I’ve been thinking about all the ways we get wet. This is not a euphemism. Or is it. With enthusiasm, I draw a dotted line down the map of my body. As cartographer, I tread this path every day and still I cannot fathom the depths of my own blood. How there is an archive in each artery, bone a rolodex of dense thoughts, other bodies having pushed into mine. When I cry, I let a little ocean out. Small gods of weather form storms in the couloir of my skull. An ancestry of helix, doubling. Code connecting graft of skin to an abstraction. Remember: water is not a static point, but the canyon is. 

 

                   There’s a sadness in writing about something I will never see with my own eyes. 

 

                   Throw voice into waves.

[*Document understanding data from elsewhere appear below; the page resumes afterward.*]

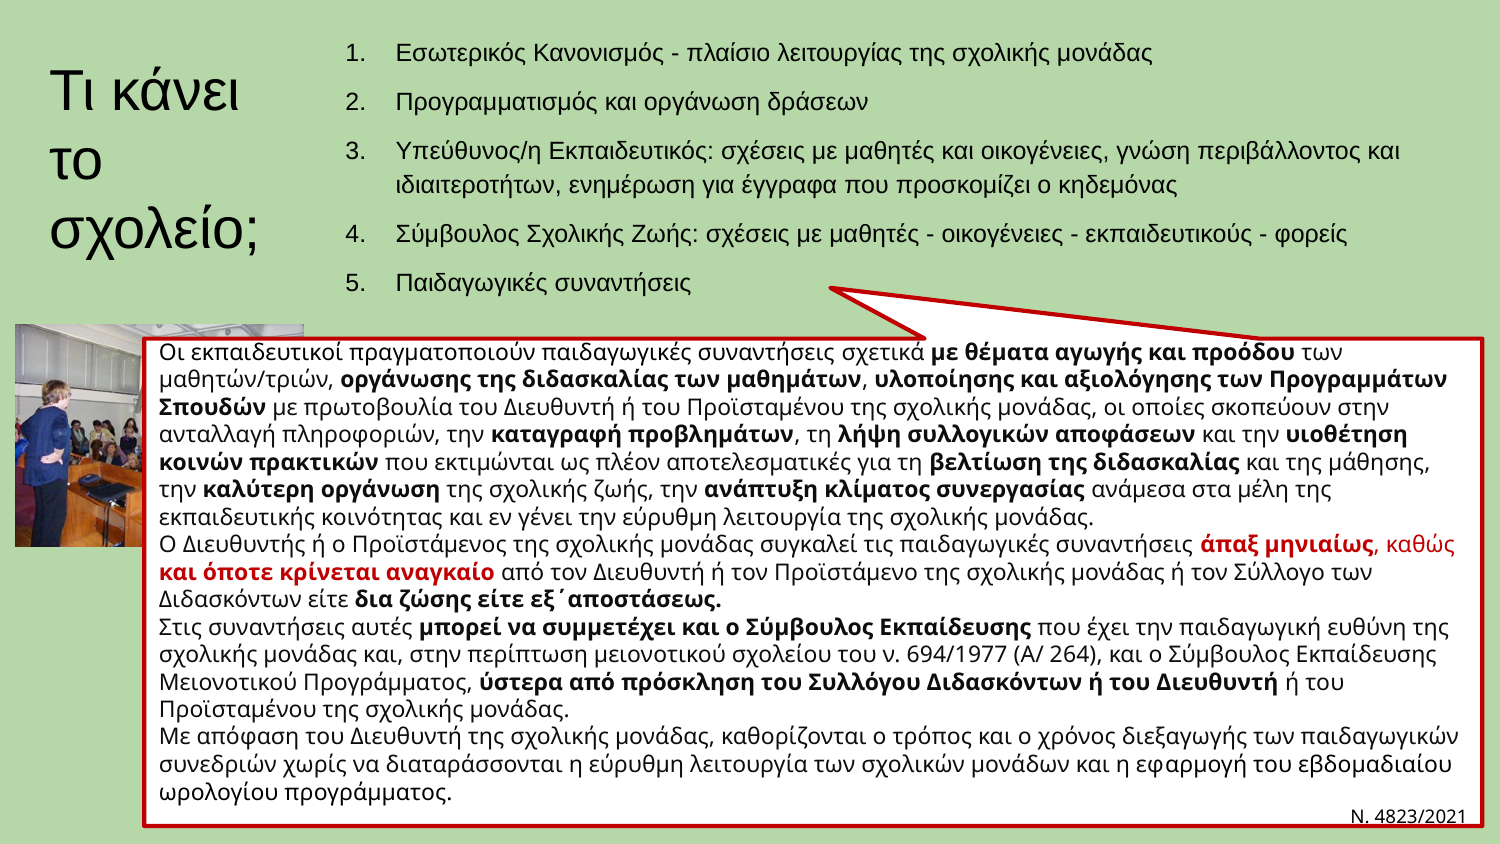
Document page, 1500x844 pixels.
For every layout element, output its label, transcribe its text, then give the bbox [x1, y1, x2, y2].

picture [14, 324, 304, 547]
list Εσωτερικός Κανονισμός - πλαίσιο λειτουργίας της σχολικής μονάδας Προγραμματισμός και οργάνωση δράσεων Υπεύθυνος/η Εκπαιδευτικός: σχέσεις με μαθητές και οικογένειες, γνώση περιβάλλοντος και ιδιαιτεροτήτων, ενημέρωση για έγγραφα που προσκομίζει ο κηδεμόνας Σύμβουλος Σχολικής Ζωής: σχέσεις με μαθητές - οικογένειες - εκπαιδευτικούς - φορείς Παιδαγωγικές συναντήσεις [305, 16, 1461, 336]
text_box Οι εκπαιδευτικοί πραγματοποιούν παιδαγωγικές συναντήσεις σχετικά με θέματα αγωγής και προόδου των μαθητών/τριών, οργάνωσης της διδασκαλίας των μαθημάτων, υλοποίησης και αξιολόγησης των Προγραμμάτων Σπουδών με πρωτοβουλία του Διευθυντή ή του Προϊσταμένου της σχολικής μονάδας, οι οποίες σκοπεύουν στην ανταλλαγή πληροφοριών, την καταγραφή προβλημάτων, τη λήψη συλλογικών αποφάσεων και την υιοθέτηση κοινών πρακτικών που εκτιμώνται ως πλέον αποτελεσματικές για τη βελτίωση της διδασκαλίας και της μάθησης, την καλύτερη οργάνωση της σχολικής ζωής, την ανάπτυξη κλίματος συνεργασίας ανάμεσα στα μέλη της εκπαιδευτικής κοινότητας και εν γένει την εύρυθμη λειτουργία της σχολικής μονάδας. Ο Διευθυντής ή ο Προϊστάμενος της σχολικής μονάδας συγκαλεί τις παιδαγωγικές συναντήσεις άπαξ μηνιαίως, καθώς και όποτε κρίνεται αναγκαίο από τον Διευθυντή ή τον Προϊστάμενο της σχολικής μονάδας ή τον Σύλλογο των Διδασκόντων είτε δια ζώσης είτε εξ΄αποστάσεως. Στις συναντήσεις αυτές μπορεί να συμμετέχει και ο Σύμβουλος Εκπαίδευσης που έχει την παιδαγωγική ευθύνη της σχολικής μονάδας και, στην περίπτωση μειονοτικού σχολείου του ν. 694/1977 (Α/ 264), και ο Σύμβουλος Εκπαίδευσης Μειονοτικού Προγράμματος, ύστερα από πρόσκληση του Συλλόγου Διδασκόντων ή του Διευθυντή ή του Προϊσταμένου της σχολικής μονάδας. Με απόφαση του Διευθυντή της σχολικής μονάδας, καθορίζονται ο τρόπος και ο χρόνος διεξαγωγής των παιδαγωγικών συνεδριών χωρίς να διαταράσσονται η εύρυθμη λειτουργία των σχολικών μονάδων και η εφαρμογή του εβδομαδιαίου ωρολογίου προγράμματος. Ν. 4823/2021 [142, 285, 1485, 829]
title Τι κάνει το σχολείο; [34, 37, 284, 276]
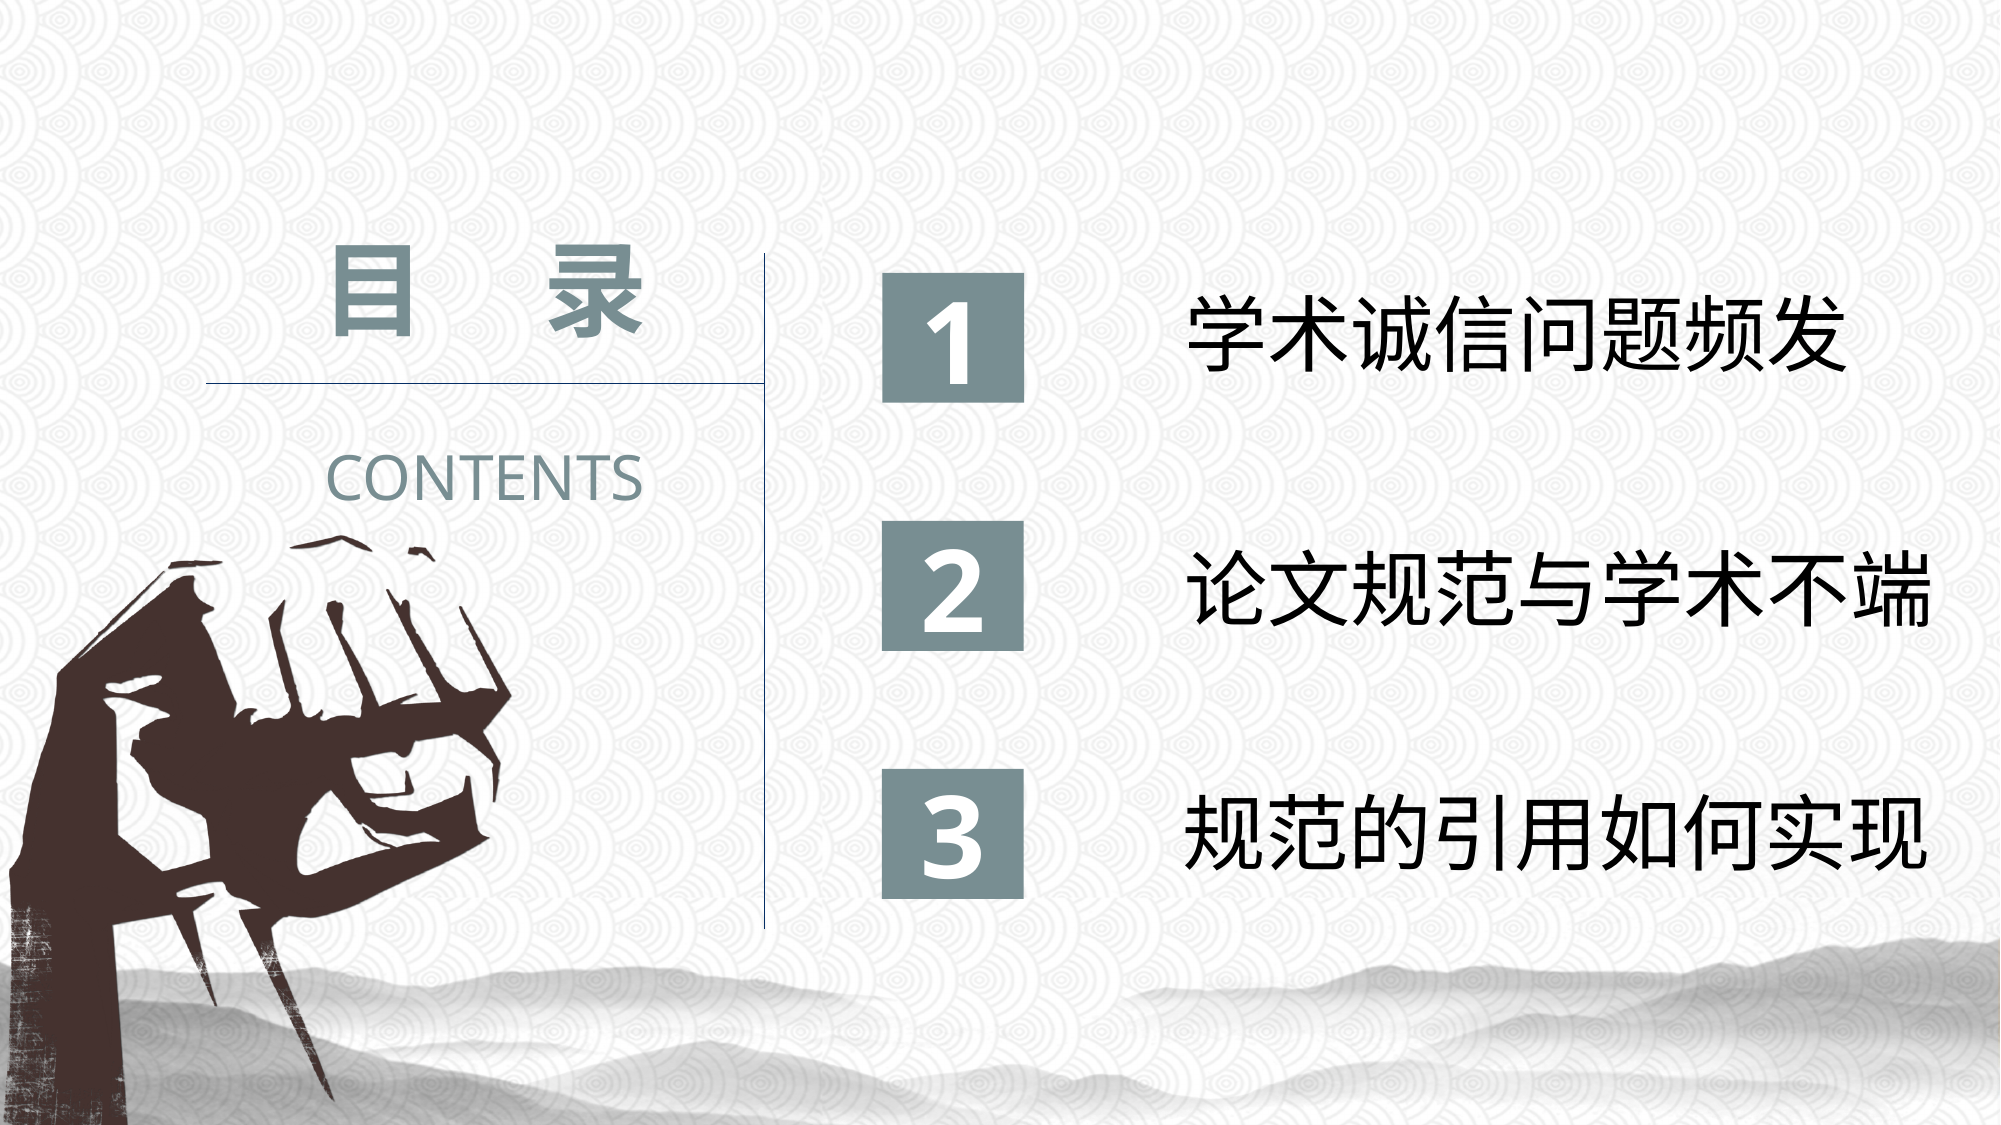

Tide on leash. I often dream of becoming a dog. Keep four with black fur inside myself. I mention this because I am still to equate the joy of watching a canine leap into the lip of a wave to anything a human can do. Scrub. Dunes. Collect rubbish. Wear gloves. Unpluck all the fragments from inside yourself that cause hurt: you can’t. The task stretches 4,500 metres deep into your psyche. See how I switch the frame to make us the same. If only for an instant. Remember: blood is rarely static, but the body will be often. When the sun sets, it can sometimes turn the whole sky fuchsia. We paint stars on the inside of our eyelids so we know how to navigate the night.

 

 And still we get lost.

 

    Hence the joy of coming up, out, into. Beneath, I imagine a constellation of angler fish guiding us on. Notice how I’ve added specifics not applicable to this landscape. Too deep, our thoughts drown. What element is the final collective breath. A crown of coral, of seaweed, of land consumed. We think so much of the crisis, but have you thought of the world beyond all this when this ends. What of the world below: how do we dry a soaked coast. Unspoon an ocean. Swallow. 


                 Remember: thoughts are never static. And the brain is electrical. Tomorrow, a new distraction, a new poem. But still the same niggling unknown. How vast they are, all these things we do not see. But we feel them, there, just beneath the horizon.